**Stored dataset items:**
..............................

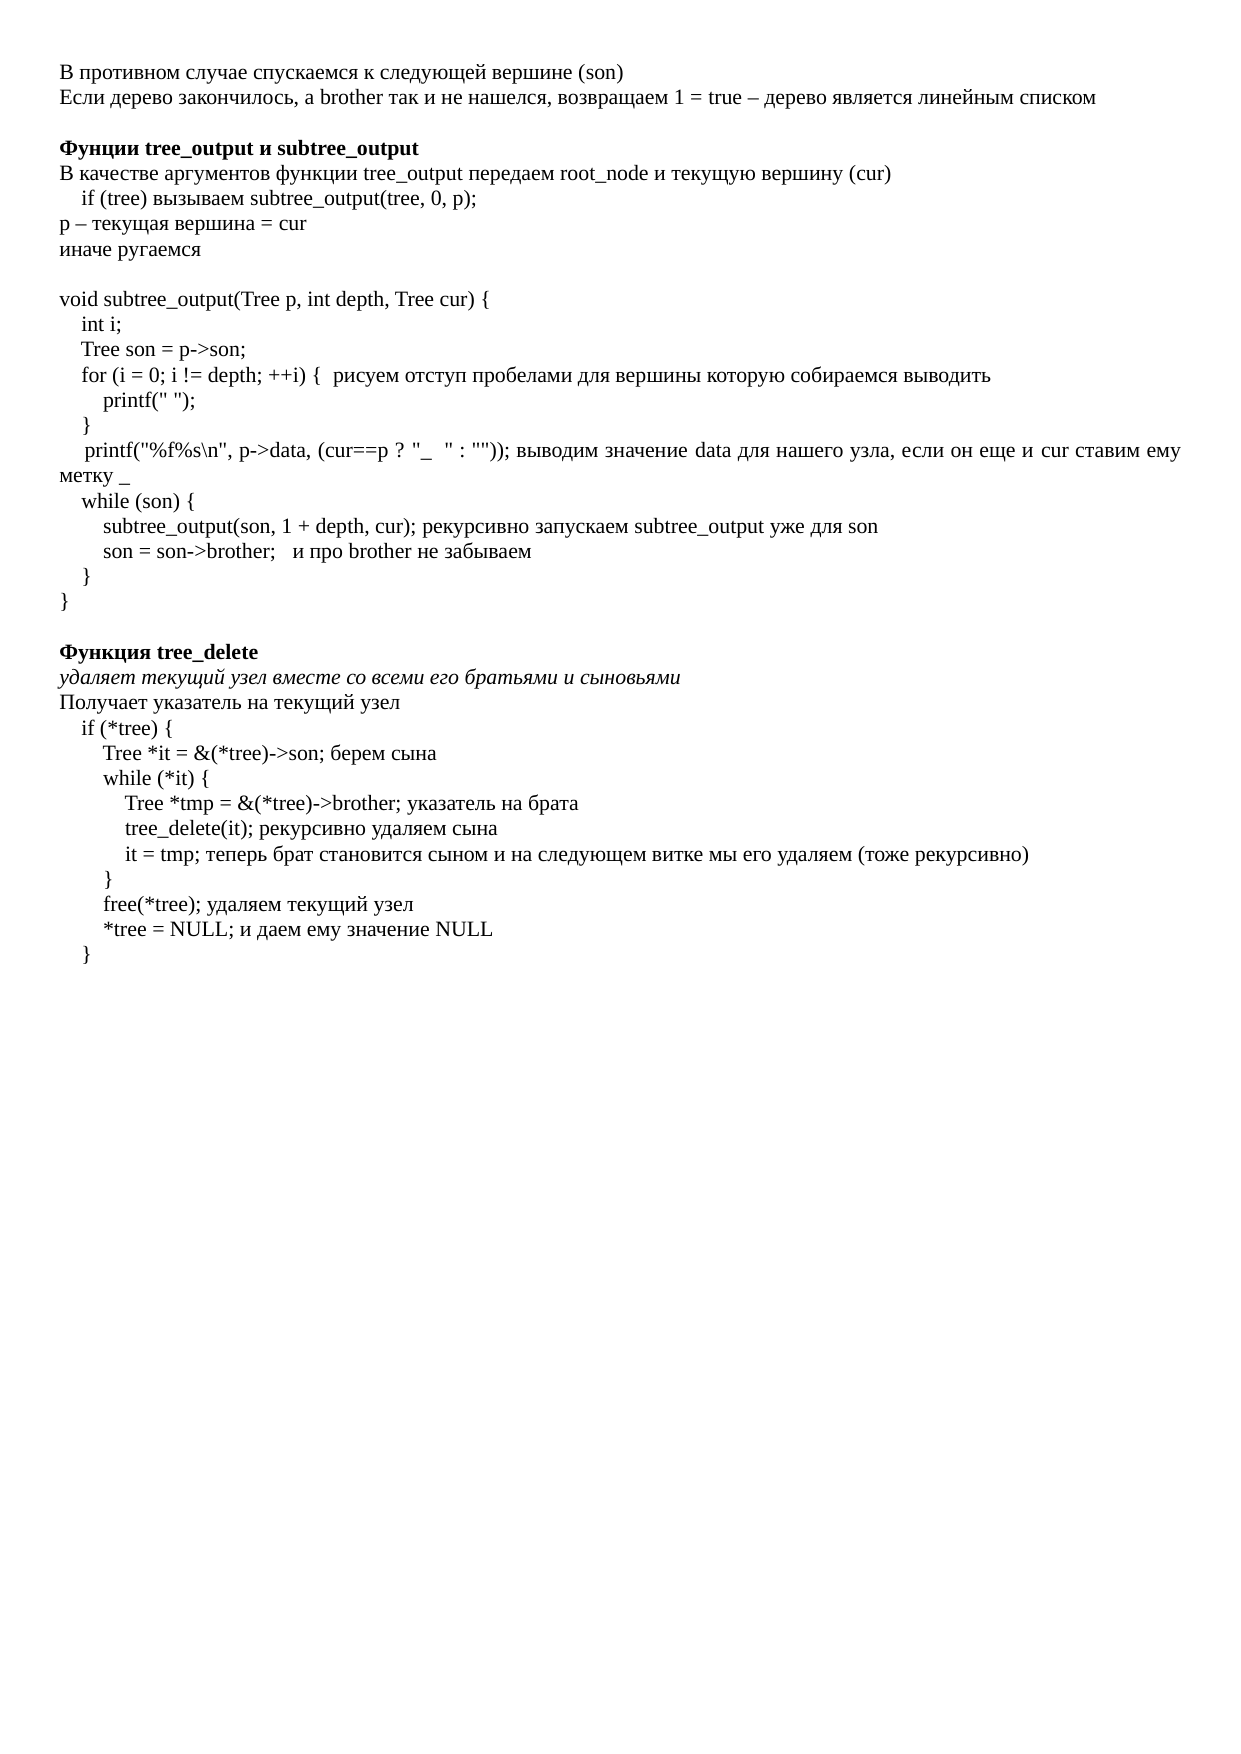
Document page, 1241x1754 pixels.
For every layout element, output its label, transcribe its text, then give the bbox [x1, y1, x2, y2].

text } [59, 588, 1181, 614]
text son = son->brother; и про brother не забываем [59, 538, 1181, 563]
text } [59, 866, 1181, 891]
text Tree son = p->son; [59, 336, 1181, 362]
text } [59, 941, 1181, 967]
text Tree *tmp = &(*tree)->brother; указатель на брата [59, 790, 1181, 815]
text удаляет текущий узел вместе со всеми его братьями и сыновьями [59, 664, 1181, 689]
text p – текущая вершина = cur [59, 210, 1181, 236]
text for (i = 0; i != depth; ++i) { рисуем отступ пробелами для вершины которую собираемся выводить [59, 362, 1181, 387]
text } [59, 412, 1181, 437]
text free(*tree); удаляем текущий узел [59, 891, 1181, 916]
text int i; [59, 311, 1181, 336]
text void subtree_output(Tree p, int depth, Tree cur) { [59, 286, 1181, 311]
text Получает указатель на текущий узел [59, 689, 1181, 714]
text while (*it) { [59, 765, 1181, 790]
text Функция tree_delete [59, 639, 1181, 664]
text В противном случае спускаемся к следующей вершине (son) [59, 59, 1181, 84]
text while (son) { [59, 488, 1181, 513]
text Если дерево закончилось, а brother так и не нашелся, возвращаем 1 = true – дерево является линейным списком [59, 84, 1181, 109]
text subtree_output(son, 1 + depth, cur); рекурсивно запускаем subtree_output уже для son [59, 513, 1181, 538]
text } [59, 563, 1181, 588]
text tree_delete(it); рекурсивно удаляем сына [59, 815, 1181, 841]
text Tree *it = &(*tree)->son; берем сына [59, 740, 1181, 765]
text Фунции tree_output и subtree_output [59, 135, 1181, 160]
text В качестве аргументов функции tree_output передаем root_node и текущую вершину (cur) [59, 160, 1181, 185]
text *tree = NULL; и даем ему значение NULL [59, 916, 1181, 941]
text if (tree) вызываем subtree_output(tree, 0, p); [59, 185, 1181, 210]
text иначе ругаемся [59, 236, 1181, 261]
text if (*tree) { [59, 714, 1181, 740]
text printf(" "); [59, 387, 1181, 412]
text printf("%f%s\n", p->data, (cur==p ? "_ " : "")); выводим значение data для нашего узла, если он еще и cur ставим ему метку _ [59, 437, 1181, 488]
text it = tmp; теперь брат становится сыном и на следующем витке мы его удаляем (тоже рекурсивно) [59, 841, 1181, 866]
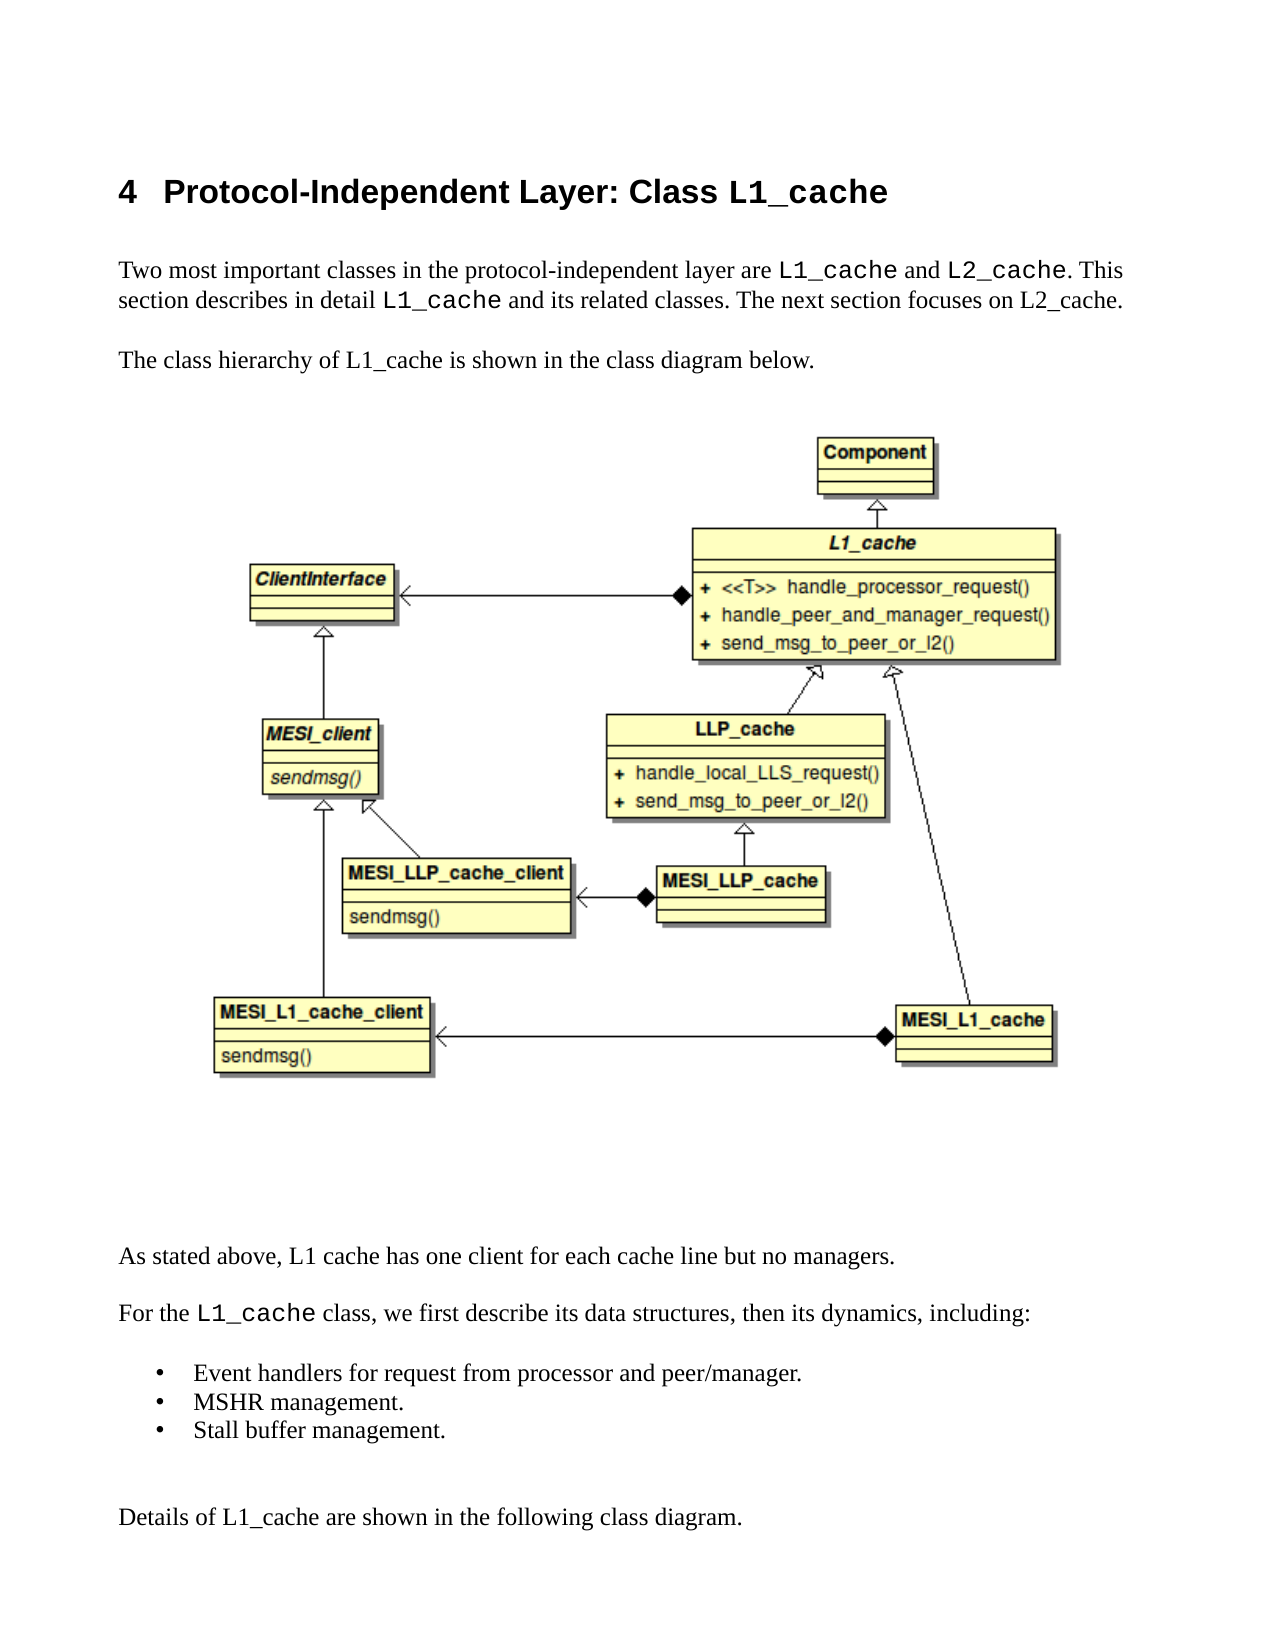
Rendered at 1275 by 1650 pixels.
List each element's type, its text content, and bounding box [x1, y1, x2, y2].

..............................

**Exercise instructions:** Can you reproduce the lines of the material above exactly, from the line with "588, 1181, 614]" to the line with "text it = tmp;", including both of those lines?

**Response below:**
text } [59, 588, 1181, 614]
text son = son->brother; и про brother не забываем [59, 538, 1181, 563]
text } [59, 866, 1181, 891]
text Tree son = p->son; [59, 336, 1181, 362]
text } [59, 941, 1181, 967]
text Tree *tmp = &(*tree)->brother; указатель на брата [59, 790, 1181, 815]
text удаляет текущий узел вместе со всеми его братьями и сыновьями [59, 664, 1181, 689]
text p – текущая вершина = cur [59, 210, 1181, 236]
text for (i = 0; i != depth; ++i) { рисуем отступ пробелами для вершины которую собираемся выводить [59, 362, 1181, 387]
text } [59, 412, 1181, 437]
text free(*tree); удаляем текущий узел [59, 891, 1181, 916]
text int i; [59, 311, 1181, 336]
text void subtree_output(Tree p, int depth, Tree cur) { [59, 286, 1181, 311]
text Получает указатель на текущий узел [59, 689, 1181, 714]
text while (*it) { [59, 765, 1181, 790]
text Функция tree_delete [59, 639, 1181, 664]
text В противном случае спускаемся к следующей вершине (son) [59, 59, 1181, 84]
text while (son) { [59, 488, 1181, 513]
text Если дерево закончилось, а brother так и не нашелся, возвращаем 1 = true – дерево является линейным списком [59, 84, 1181, 109]
text subtree_output(son, 1 + depth, cur); рекурсивно запускаем subtree_output уже для son [59, 513, 1181, 538]
text } [59, 563, 1181, 588]
text tree_delete(it); рекурсивно удаляем сына [59, 815, 1181, 841]
text Tree *it = &(*tree)->son; берем сына [59, 740, 1181, 765]
text Фунции tree_output и subtree_output [59, 135, 1181, 160]
text В качестве аргументов функции tree_output передаем root_node и текущую вершину (cur) [59, 160, 1181, 185]
text *tree = NULL; и даем ему значение NULL [59, 916, 1181, 941]
text if (tree) вызываем subtree_output(tree, 0, p); [59, 185, 1181, 210]
text иначе ругаемся [59, 236, 1181, 261]
text if (*tree) { [59, 714, 1181, 740]
text printf(" "); [59, 387, 1181, 412]
text printf("%f%s\n", p->data, (cur==p ? "_ " : "")); выводим значение data для нашего узла, если он еще и cur ставим ему метку _ [59, 437, 1181, 488]
text it = tmp; теперь брат становится сыном и на следующем витке мы его удаляем (тоже рекурсивно) [59, 841, 1181, 866]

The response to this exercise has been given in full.